The reason the left hate privatisation is they are losers in the real world. Most of these fools are incapable of running a business, or doing a job well enough to be promoted.

It is a trick question! The real answer is: the left does not hate the private sector. Quite the contrary. During 2005-2008 (after at least six years of left government) New Zealand was ranked the 5th free-est economy in the world by the Heritage Foundation and 3rd free-est by the Cato Institute, and was also ranked the single easiest place in the world to do business by the World Bank. Sure, the left and right have disagreements around the role of the private sector in some small sections of our economy, but DPF has elevated those disagreements into some silly hyperbole that doesn't stand up to the evidence. Again.

"Many state house tenants have lived in their current house for decades. It is effectively their family home – except they don’t own it".

NONONONONO - this is as silly as stating that because a tenant has lived in a privately owned house for many years that it is "effectively their family home", it is not, it belongs to the owner of the house. it is their home.

If state house tenants wish to purchase a home they should struggle, save and do it the same as everyone else. It is not privatisation unless the State stays out of it, which means opening the homes up for tender at market rates to the highest bidder.

What the Nats are proposing here is not privatisation anyway. Who will end up footing the bill when these homes need repair? Who pays subsidies and tax credits to these people who are in effect net beneficiaries? That's right.....you do...the taxpayer.

"Effectively their family home!" Well if I was the Govt I would limit State house occupation to five years. Should be a helping hand, not a handout. Too many freeloaders only drag society down to their level.

The left quite simply believe that if there is no private property... then there is no entitlement to a private life. The objective is to divorce us from any means of independence that has the effect of rendering them obsolete. They Control (BIG C) our schools, and use this and State Housing/welfare to create voting clusters... and to farm new generations of supporters. The left had the same 'anti' argument in the UK when Thatcher quadrupled the size of the middle classes by extending this scheme to council tenants... love her or hate her she created more wealth for working class people than the left could conceive. The very same nay-sayers are those Labour leaders who now live very high on the hog... such as two-Jags Prescott or the "it's only a small stately home" Blairs. Bottom line... the left hate the right because the right IS right.

David's slagging of the left for being ideologically driven is like a whore being critical of other women for flirting.
The reason David's end of the political spectrum has lost ground in many contries is that they have turned Free Market economics into a religion and follow it in a myopic manner.

as this has what to do with selling stet houses to tenants

Well this is odd - Farrar has used some made-up items to support his "chilling" opinion about the left. On the Wellington radio several days ago Key stated explicitly that where a State House was in an area with high market values, it would be sold at market rates in order to fund possibly two houses in a lower-value area.

Cactus Kate sound like a right miss canine - if my family lives in a tent for many years and I don't own the tent it still, effectively, is my home. Home is where the heart is, families are our future, etc - obviously these things do not make any sense to this Dickensian landlord. "Mummy, What's a sociopath?"
━━━━━━━━━━━━━━━━━━━━
- [REQUIRED TASK 1]
Answer these questions from the state housing comments, one line each:
(a) What did the World Bank rank New Zealand during 2005-2008?
(b) To how many years would the commenter limit State house occupation if they were the Govt?
(c) What did Key say on Wellington radio would happen to a State House in an area with high market values?
- [REQUIRED TASK 2] Please write out the passage of the state housing comments starting at "The reason the" and ending at "the evidence. Again.".
━━━━━━━━━━━━━━━━━━━━
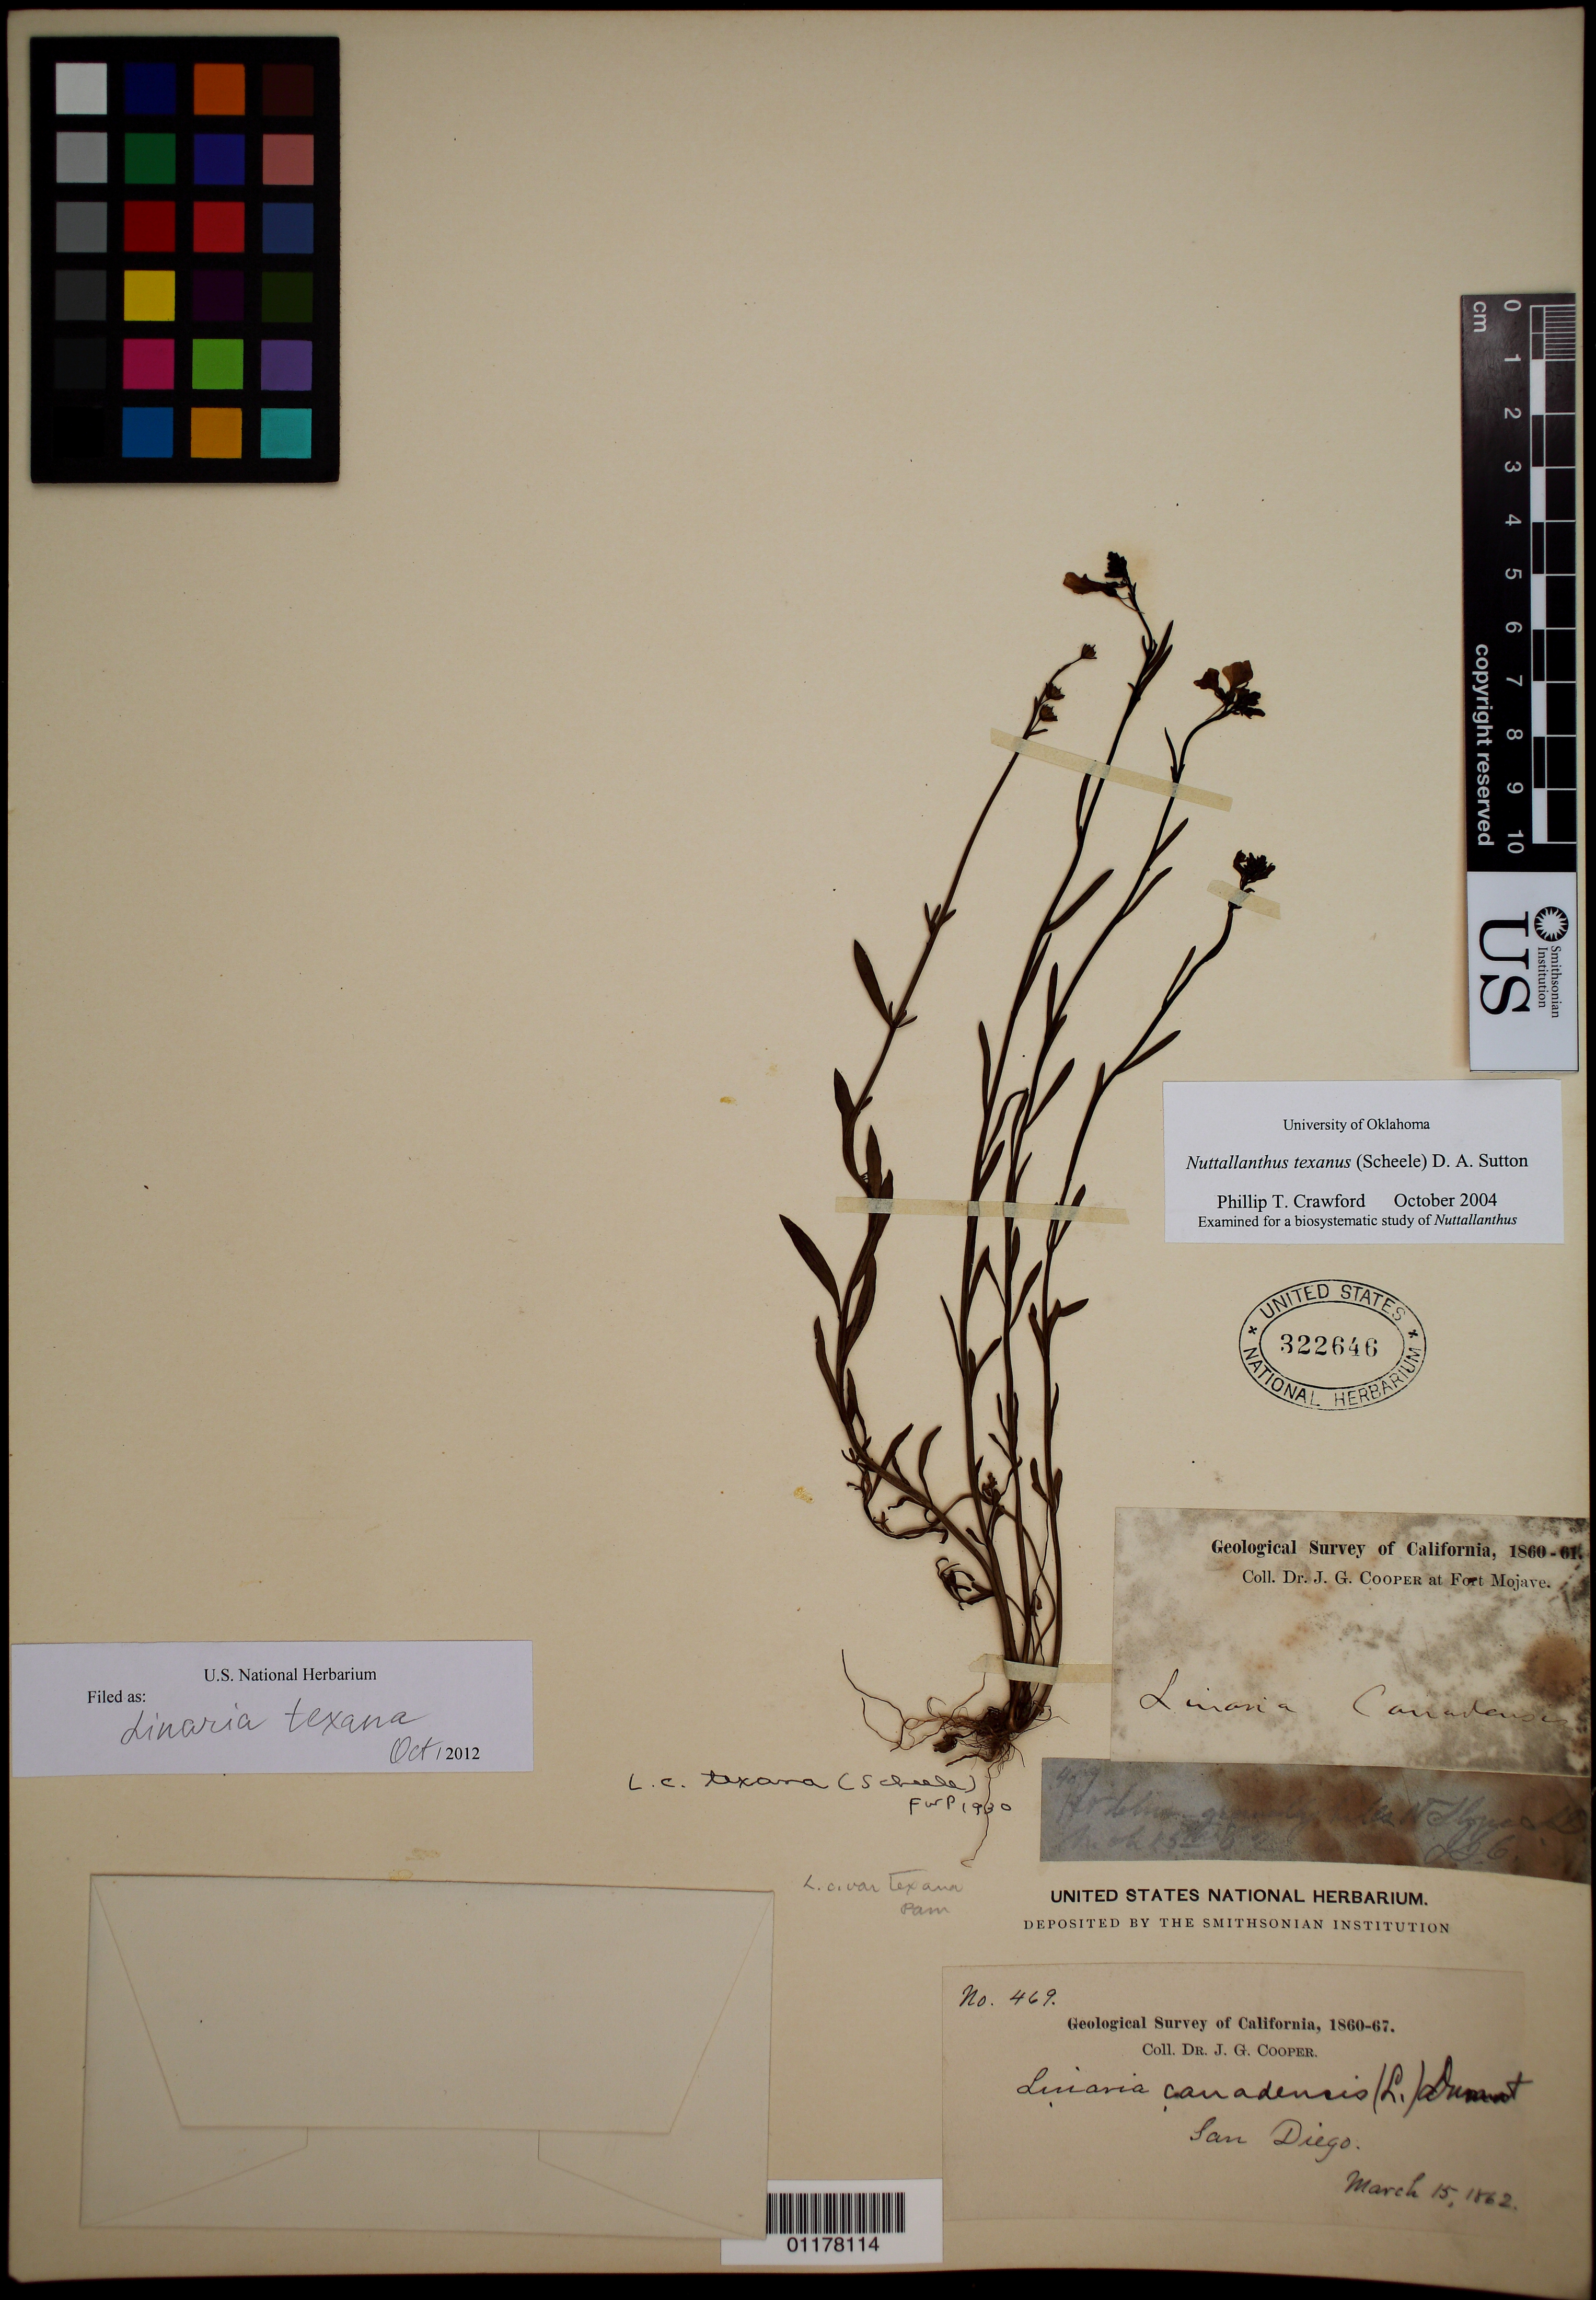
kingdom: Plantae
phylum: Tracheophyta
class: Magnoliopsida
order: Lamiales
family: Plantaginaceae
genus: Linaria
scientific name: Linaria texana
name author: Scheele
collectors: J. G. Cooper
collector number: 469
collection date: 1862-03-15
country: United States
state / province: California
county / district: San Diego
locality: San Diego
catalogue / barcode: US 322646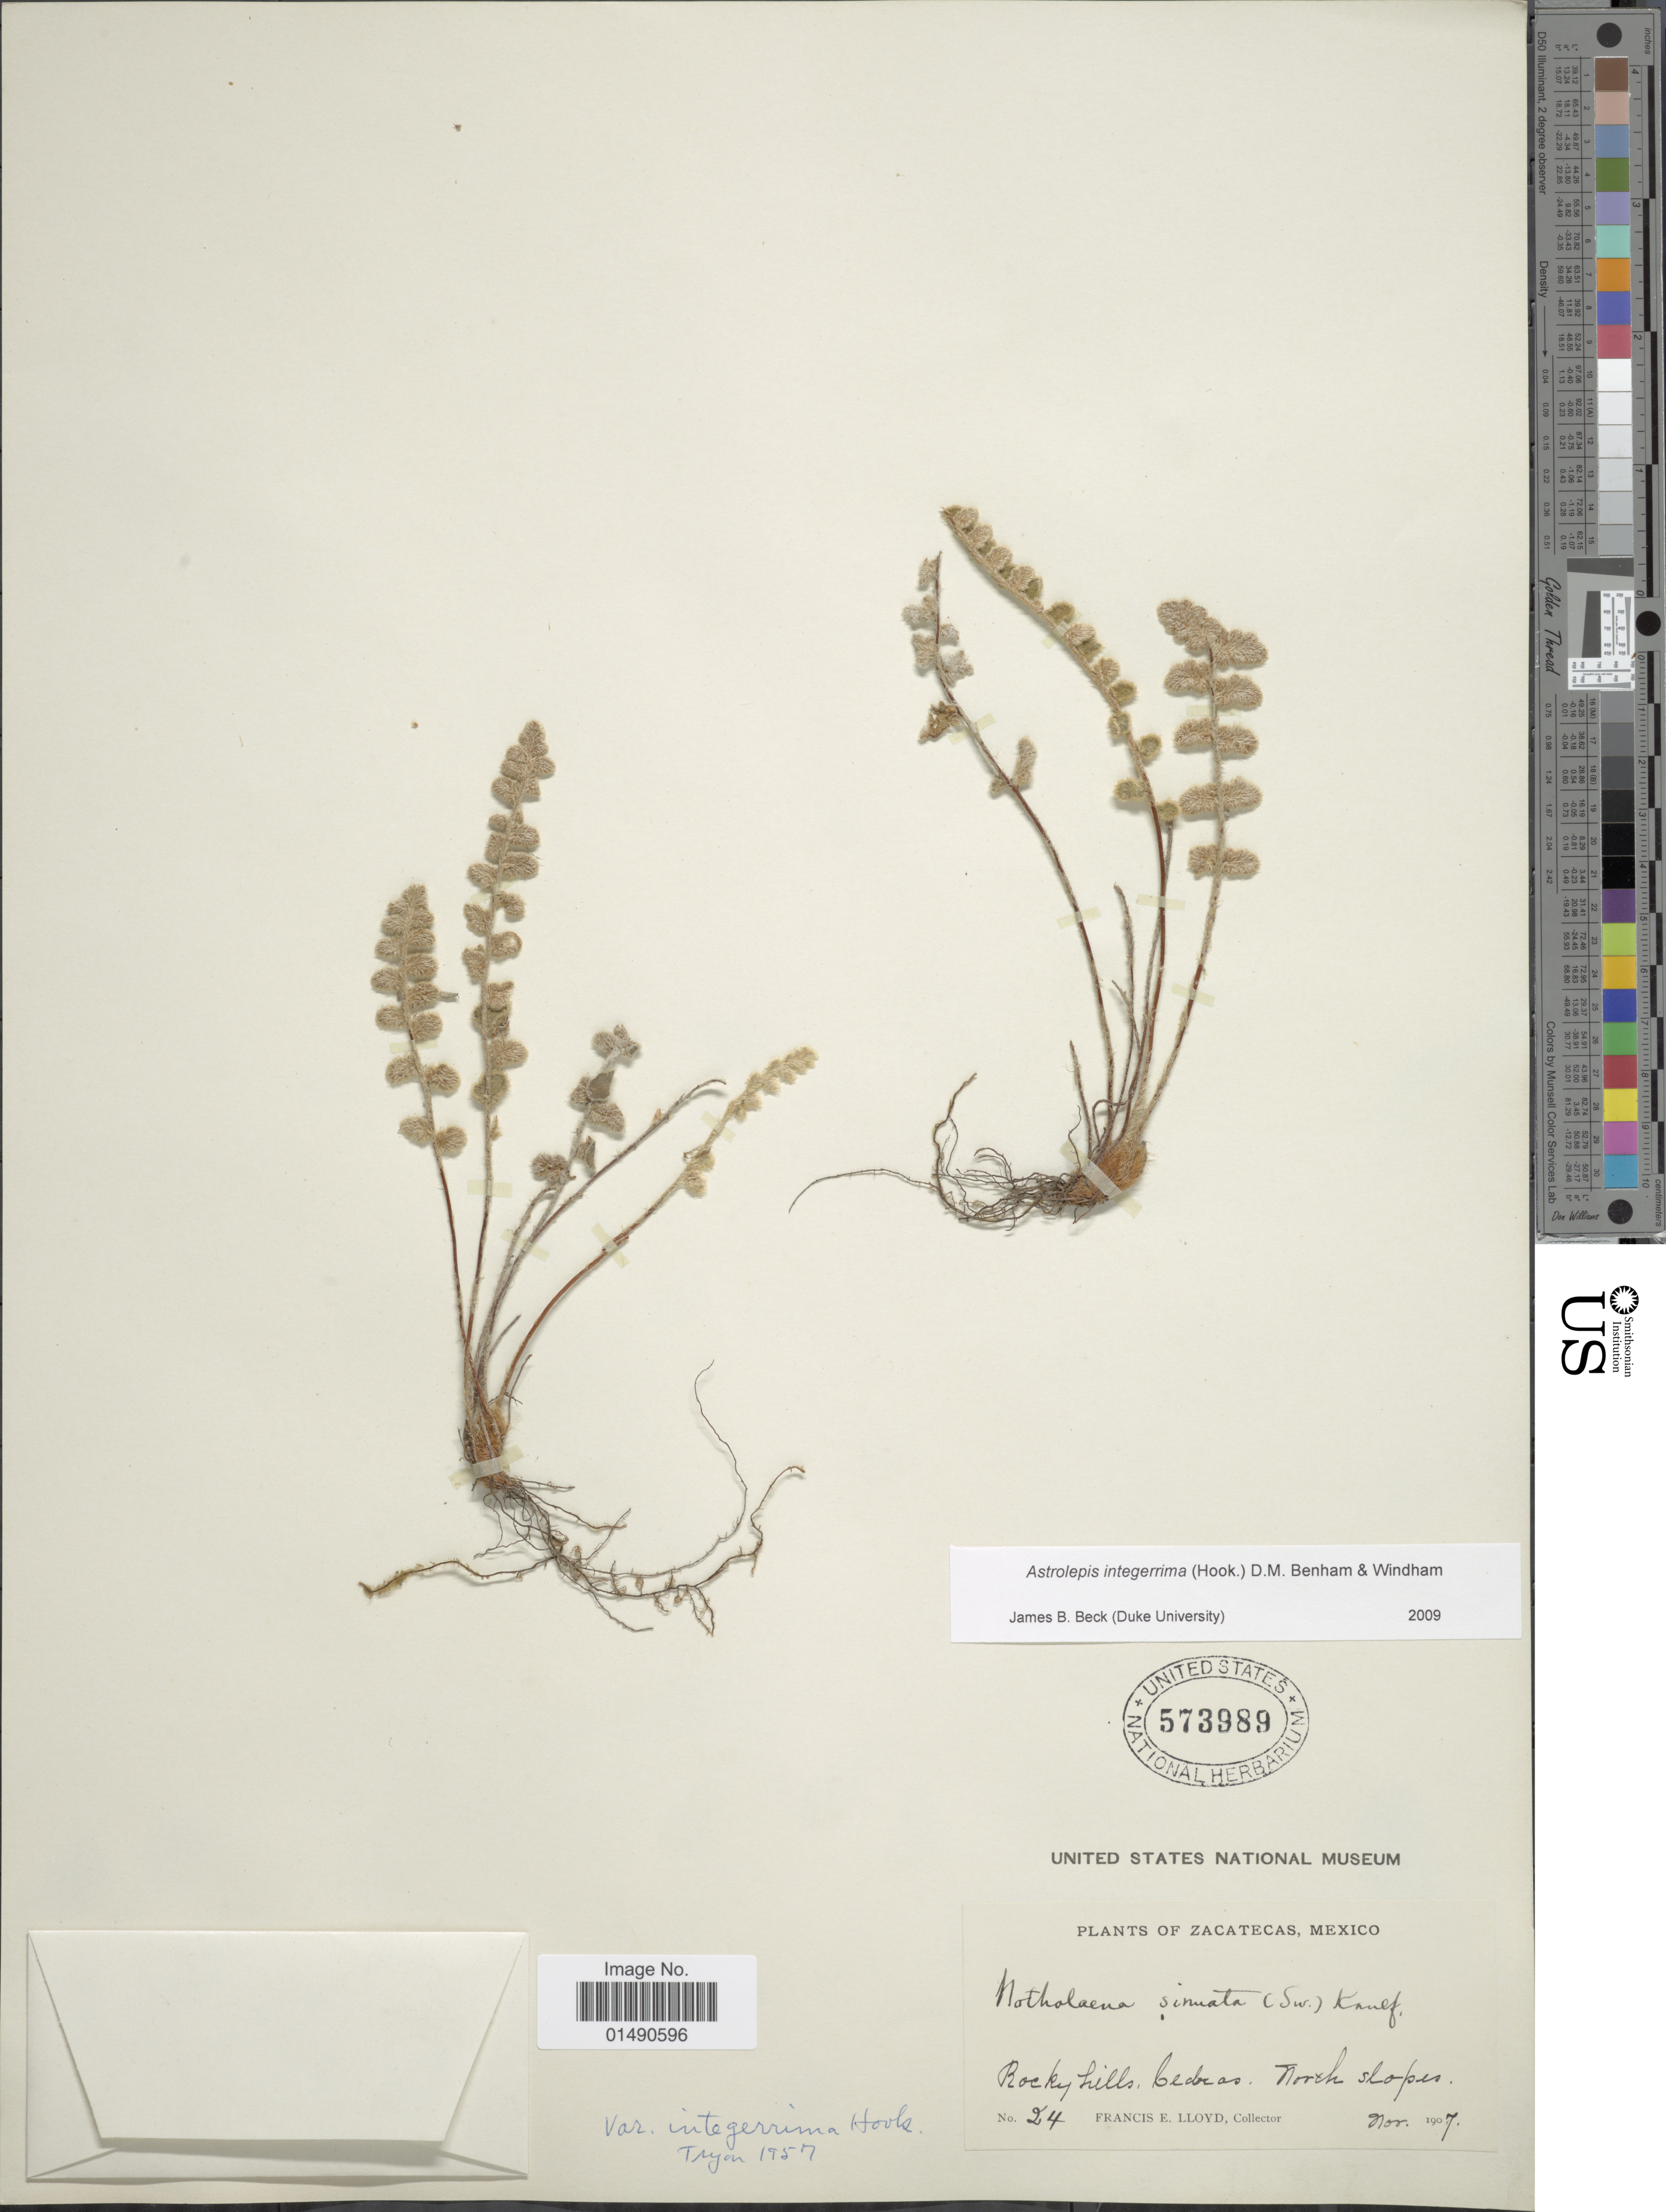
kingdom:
━━━━━━━━━━━━━━━━━━━━
- [OUTPUT 1]
(a) The single easiest place in the world to do business.
(b) Five years.
(c) It would be sold at market rates to fund possibly two houses in a lower-value area.

- [OUTPUT 2]
The reason the left hate privatisation is they are losers in the real world. Most of these fools are incapable of running a business, or doing a job well enough to be promoted.

It is a trick question! The real answer is: the left does not hate the private sector. Quite the contrary. During 2005-2008 (after at least six years of left government) New Zealand was ranked the 5th free-est economy in the world by the Heritage Foundation and 3rd free-est by the Cato Institute, and was also ranked the single easiest place in the world to do business by the World Bank. Sure, the left and right have disagreements around the role of the private sector in some small sections of our economy, but DPF has elevated those disagreements into some silly hyperbole that doesn't stand up to the evidence. Again.